__Records for the task__.
####################

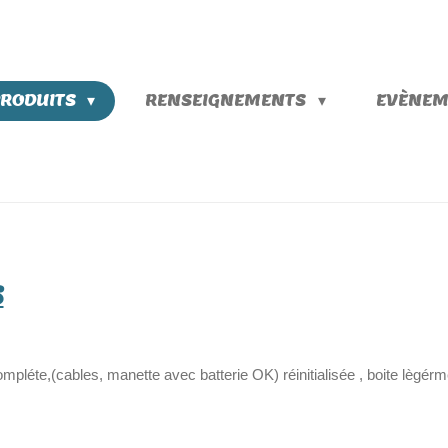
PRODUITS
RENSEIGNEMENTS
EVÈNEM
S
ompléte,(cables, manette avec batterie OK) réinitialisée , boite lègé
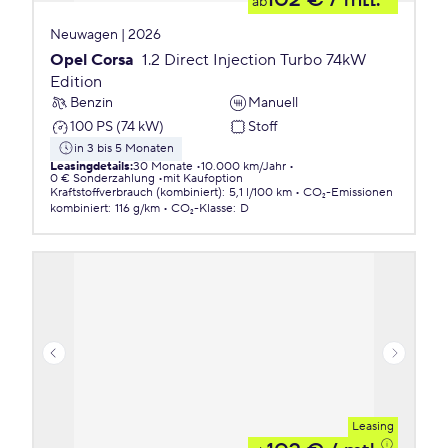
102 €
/ mtl.
ab
Neuwagen | 2026
Opel Corsa
1.2 Direct Injection Turbo 74kW
Edition
Benzin
Manuell
100 PS (74 kW)
Stoff
in 3 bis 5 Monaten
Leasingdetails
:
30 Monate
10.000 km/Jahr
0 € Sonderzahlung
mit Kaufoption
Kraftstoffverbrauch (kombiniert)
:
5,1 l/100 km
CO₂-Emissionen
kombiniert
:
116 g/km
CO₂-Klasse
:
D
Leasing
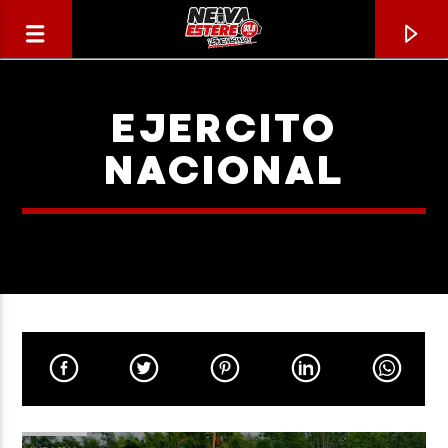
EJERCITO
NACIONAL
CANCIÓN ACTUAL
TÍTULO
ARTISTA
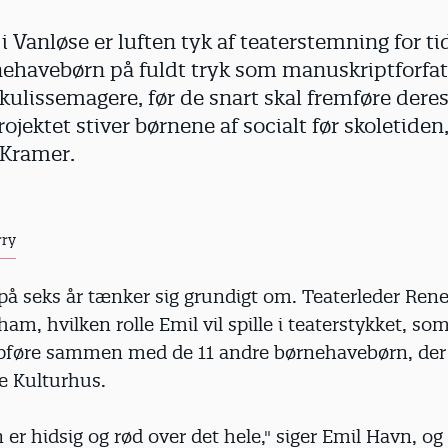
 i Vanløse er luften tyk af teaterstemning for t
nehavebørn på fuldt tryk som manuskriptforfat
 kulissemagere, før de snart skal fremføre deres
ojektet stiver børnene af socialt før skoletiden,
Kramer.
rry
på seks år tænker sig grundigt om. Teaterleder Ren
ham, hvilken rolle Emil vil spille i teaterstykket, so
opføre sammen med de 11 andre børnehavebørn, der
se Kulturhus.
 er hidsig og rød over det hele," siger Emil Havn, og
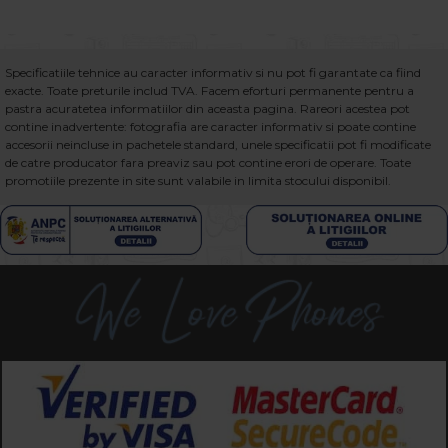
Specificatiile tehnice au caracter informativ si nu pot fi garantate ca fiind
exacte. Toate preturile includ TVA. Facem eforturi permanente pentru a
pastra acuratetea informatiilor din aceasta pagina. Rareori acestea pot
contine inadvertente: fotografia are caracter informativ si poate contine
accesorii neincluse in pachetele standard, unele specificatii pot fi modificate
de catre producator fara preaviz sau pot contine erori de operare. Toate
promotiile prezente in site sunt valabile in limita stocului disponibil.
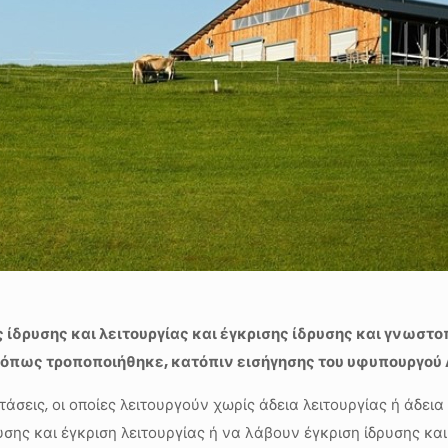
ης ίδρυσης και λειτουργίας και έγκρισης ίδρυσης και γνω
52) όπως τροποποιήθηκε, κατόπιν εισήγησης του υφυπουργο
σεις, οι οποίες λειτουργούν χωρίς άδεια λειτουργίας ή άδει
ρυσης και έγκριση λειτουργίας ή να λάβουν έγκριση ίδρυσης κ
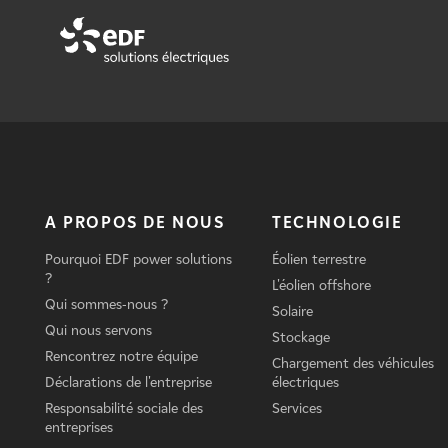
A PROPOS DE NOUS
TECHNOLOGIE
Pourquoi EDF power solutions
Éolien terrestre
?
L'éolien offshore
Qui sommes-nous ?
Solaire
Qui nous servons
Stockage
Rencontrez notre équipe
Chargement des véhicules
Déclarations de l'entreprise
électriques
Responsabilité sociale des
Services
entreprises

####################

__Exercise requirements__.
Go through the records above and return every line that holds the string "λειτουργίας".

__Task answer__.
ης ίδρυσης και λειτουργίας και έγκρισης ίδρυσης και γνω
σεις, οι οποίες λειτουργούν χωρίς άδεια λειτουργίας ή άδει
ρυσης και έγκριση λειτουργίας ή να λάβουν έγκριση ίδρυσης κ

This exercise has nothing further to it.